Ora, já que se está mexendo com plataformas audiovisuais digitais de streaming, então se aprova mais uma “urgência”, relativa ao PL 8889/2017 (de autoria do Deputado Paulo Teixeira PT/SP) que visa replicar o modelo de regulação da televisão por assinatura, já ultrapassado, para as plataformas de vídeo sob demanda. A votação da “urgência” aconteceu recentemente e foi prometido um novo texto, para substituir o relatório do Deputado André Figueiredo (PDT-CE) de 2021. Vota-se a “urgência”, sem conhecer o texto do projeto que será votado. Por ser uma cópia do modelo da Lei 12.485/2011 (Lei do SeAC) repete todo o receituário intervencionista, controlador e engessado que está causando tantos percalços à competitividade da televisão por assinatura. Repete-se o mesmo erro de travar modelos de negócios, legislar por “tecnologia”, sobrecarregando novamente a ANCINE com atribuições regulatórias desses mercados. A Ancine pagou um preço caro pela sobrecarga que lhe foi acometida pela Lei do SeAC, levando-a a uma crise administrativa sem precedentes, desviando-a do seu foco essencial que é cuidar do fomento do audiovisual brasileiro. O mais grave, a lei (MP 2228-1/2001, art. 3º) diz que compete ao Conselho Superior do Cinema (CSC) definir a política nacional do cinema e aprovar políticas e diretrizes gerais para o desenvolvimento da indústria cinematográfica nacional, com vistas a promover sua autossustentabilidade. O CSC no Governo Bolsonaro foi convocado apenas duas ou três vezes (sem poder tomar nenhuma deliberação relevante e sequer votar a revisão do seu regimento interno) e no atual Governo Lula, nenhuma vez foi chamado até agora. As sugestões do CSC sobre o vídeo sob demanda, seja até mesmo as da época do Governo Temer, não foram consideradas. O modelo de atuação positiva, com criação de mecanismos de fomento relevante pelos agentes de streaming e VOD à produção audiovisual brasileira independente já poderia estar implementado há muito tempo. Acaba-se sempre esbarrando na intenção de se replicar padrões já em desuso de regulação baseados no modelo comando-controle.

Essa “urgência” na Câmara do PL 8889/2017, sobre o VOD, ao que parece, é uma disputa contra o tempo, para ganhar tração em relação ao substitutivo do Senador Eduardo Gomes, ao PL 2331/2022 no Senado, que trata da mesma matéria, de autoria do Senador Nelsinho Trad (PSD/MS). No Senado ainda haverá audiências públicas e deveria se ouvir comissões e ter um processo de debates, mas poderá acabar ganhando “urgência” para correr atrás da “urgência” da outra casa em tema semelhante.

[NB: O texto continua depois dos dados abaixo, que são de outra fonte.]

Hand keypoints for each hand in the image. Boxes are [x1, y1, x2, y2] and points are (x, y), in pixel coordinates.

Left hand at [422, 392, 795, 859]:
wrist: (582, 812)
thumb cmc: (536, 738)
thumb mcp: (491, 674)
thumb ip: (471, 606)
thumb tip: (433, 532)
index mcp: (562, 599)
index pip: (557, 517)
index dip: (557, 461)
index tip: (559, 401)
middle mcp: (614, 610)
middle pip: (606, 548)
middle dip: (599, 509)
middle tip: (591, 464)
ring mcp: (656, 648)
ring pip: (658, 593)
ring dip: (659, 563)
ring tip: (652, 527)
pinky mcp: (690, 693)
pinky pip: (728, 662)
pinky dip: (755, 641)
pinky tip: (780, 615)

Poderia alongar a análise do mérito dos projetos, mas o que sobra é alertar que: (i) o legislativo está utilizando do mecanismo da “urgência” para fazer um by-pass no devido processo democrático de formação das leis; (ii) as urgências são aprovadas sem que os textos sejam conhecidos e debatidos adequadamente; (iii) o cidadão comum e a própria imprensa não tem tido condição de avaliar e discutir o mérito dos textos; (iv) o conteúdo dos projetos tem sido influenciado de forma tecnicamente equivocada, como se tomar direitos competitivos jornalísticos inovadores de outros países, como se fossem direitos autorais; tomar direitos de “resíduos” de natureza trabalhistas de artistas, como se fossem direitos autorais de comunicação ao público; de se dizer que uma lei previne as informações falsas na internet em favor do cidadão comum, quando essa lei que apenas regulará a prática de grandes plataformas relativas a determinados temas, criando uma proteção a agentes políticos, na sua atuação nas redes sociais. Entre “jabutis” e “elefantes” no topo das árvores e “urgências” que são mecanismos de “atalhos”, o sistema jurídico vai sendo alterado sem muita transparência, reflexão e tecnicidade jurídica.